Aber es wird sich noch mehr ändern rund ums Weyerli. Moderne Überbauungen sind geplant. Sie werden die Umgebung prägen und neue Menschen in die Quartiere bringen. Wird das Weyerli in Zukunft bleiben, was es ist – und was macht das Bad überhaupt aus?
Ein bisschen Grün im vielen Grau
Das Weyerli liegt im Westen von Bern. Es befindet sich an der Schnittstelle zwischen Stöckacker- und Untermattquartier und gehört zum Bezirk Bethlehem. Schräg über dem Bad verläuft die Autobahnbrücke, deren Rauschen ein bisschen an das Meer erinnert. Gegenüber liegt ein Industrieareal, manchmal lärmt es auch von dort. Lastwagen fahren ein und aus. Ansonsten ist um das Weyerli nicht viel los.
Die raue Ästhetik seiner Umgebung verleiht dem Weyerli eine ganz besondere Atmosphäre: Es ist die grün-blaue Oase zwischen Industrieanlagen und der Autobahnbrücke. Sinnbildlich für die Entspannung inmitten des rohen Alltags.
Motiv in der Berner Kulturszene
In der Berner Kulturszene wird das Weyerli immer mal wieder aufgegriffen. Das Berner Trap-Duo Yangboy$ etwa singt im Song «Weni Zit Ha» über das Chillen im Weyerli mit dem Joint auf dem Sprungbrett. 2017 spielten Yangboy$ den Song auch vor Ort.
Dem Literarischen Reiseführer Bern leiht das Weyerli gar seinen Namen. «Er ziehe das Weyerli dem Mittelmeer vor» lautet der Titel des Büchleins. Verliehen hat ihn die Schriftstellerin Noemi Somalvico. Es ist ein Zitat aus ihrem Text «Fridu im Fruchtwasser», der im Reiseführer abgedruckt ist. Der Text handelt vom 20-jährigen Fridu, der den Bauch der Mutter immer noch nicht verlassen hat. Gemeinsam sitzen er und die Mutter im Weyerli, zwischen zwei Fichten hinter dem Kiosk. Nach einer Reise ans Mittelmeer ist Fridu etwas enttäuscht und beschliesst, dass er das Weyerli dem Mittelmeer vorziehe. «Es sei auch etwa gleich viel Wasser drin, meinte die Mutter.»
Für alle ein Plätzchen
Die Quartiere in der Nähe des Weyerli sind sehr dicht besiedelt.
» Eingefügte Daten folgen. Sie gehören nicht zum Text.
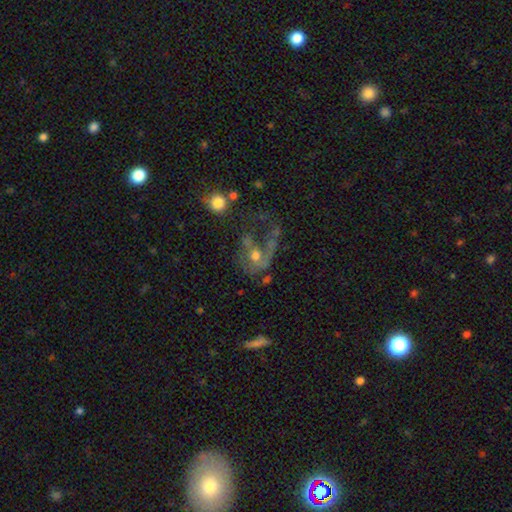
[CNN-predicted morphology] A featured or disk galaxy (58%) with no bar (77%), spiral arms (56%) and a moderate central bulge (61%).

Vote fractions:
- Smooth or featured? featured or disk: 58% / smooth: 30% / star or artifact: 11%
- Edge-on disk? no: 97% / yes: 3%
- Bar? no: 77% / weak: 19% / strong: 5%
- Spiral arms? yes: 56% / no: 44%
- Bulge size? moderate: 61% / small: 24% / large: 9% / none: 5% / dominant: 2%
- Merging? major disturbance: 52% / none: 22% / minor disturbance: 14% / merger: 13%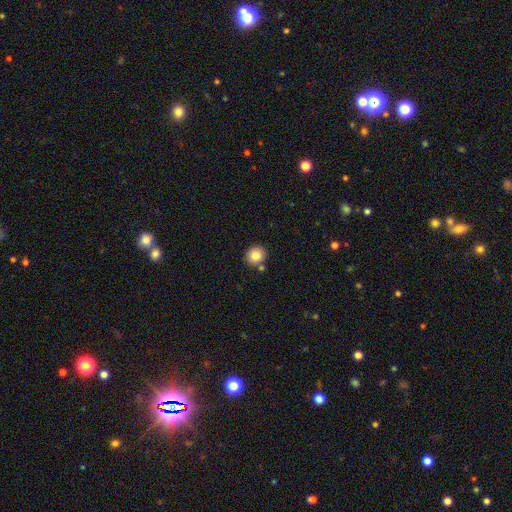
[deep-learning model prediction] This is clearly a smooth galaxy (82%). How rounded: clearly round (87%). Merging: likely none (79%).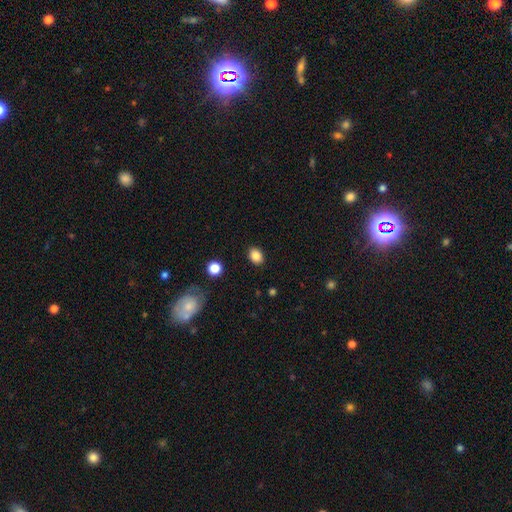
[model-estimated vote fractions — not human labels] smooth-or-featured: smooth: 86% | star or artifact: 10% | featured or disk: 4%
  how-rounded: in between: 65% | round: 34% | cigar-shaped: 1%
  merging: none: 89% | minor disturbance: 8% | major disturbance: 2% | merger: 1%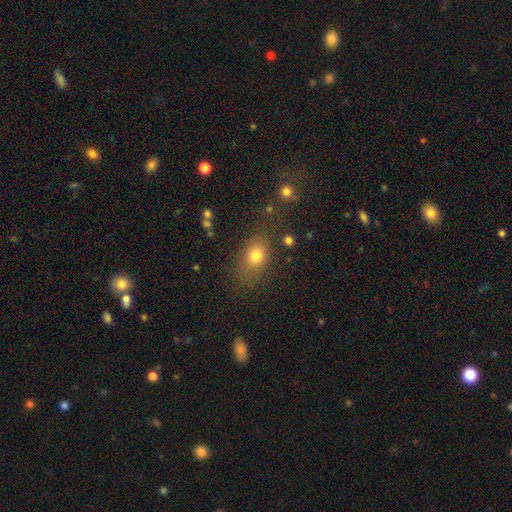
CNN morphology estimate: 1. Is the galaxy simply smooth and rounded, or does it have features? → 76% smooth, 14% star or artifact, 10% featured or disk.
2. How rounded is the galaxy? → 61% in between, 37% round, 3% cigar-shaped.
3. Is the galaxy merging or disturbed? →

Hier stehen die grossen Hochhaussiedlungen von Bern: Das Tscharnergut, der Gäbelbach, die Siedlung Bethlehemacker. Laut sozialräumlichen Statistiken der Stadt Bern sind in diesem Stadtteil die meisten Menschen auf Sozialhilfe angewiesen. Die Bewohner*innen haben im Verhältnis zur sonstigen Stadt die tiefsten steuerbaren Einkommen. Ein Haus mit Garten und viel Platz können sich viele nicht leisten. Öffentliche Räume zur gemeinsamen Nutzung sind wenige vorzufinden: Ein paar vereinzelte Spielplätze, das Restaurant Jäger, der Quartiertreffpunkt.
Im frei zugänglichen Weyerli können sich die Bewohner*innen des Berner Westens treffen und auf grossen Rasenflächen verweilen. Die Besucher*innen lesen und rauchen, telefonieren oder gamen am Handy. Ab und an fliegt ein Fussball über den Zaun. Trotz der vielen Besucher*innen, letzten Sommer waren es bis zu 13 000 an einem Tag, sei die Stimmung meistens gut. «Wir haben wenig Beschwerden», meint Hanspeter Heiniger, der seit zehn Jahren Anlagechef des Weyerli ist. «Im Weyerli finden alle ihr Plätzchen.» Auch das macht das Weyerli aus.
Retrobadi
Eigen ist dem Weyerli zudem seine Ästhetik. «Es ist vor allem das grosse runde Becken, welches das Weyerli einzigartig macht», findet Heiniger. «Das würde man wohl heute nicht mehr so bauen.» Auch die Gebäude im Weyerli würde man heute vielleicht anders bauen. Kleinbauten aus den 50ern, etwa ein gelbes Garderobenhäuschen, das wegen seiner Aussenuhr an ein Schulhaus erinnert, säumen das Weyerli. Im Haupteingang des Bads dominiert der grosse Betonkomplex aus den 70ern, mit integrierter Empfangskabine, Restaurant und Terrasse. Die Bauten gelten als schützenswert und blieben dem Weyerli trotz Sanierung erhalten.
Wandel in Ausserholligen
Auch wenn es scheint, als stehe im Weyerli die Zeit still: Sie tut es nicht. Den Quartieren ums Weyerli, insbesondere dem Untermattquartier, steht ein Umbruch bevor.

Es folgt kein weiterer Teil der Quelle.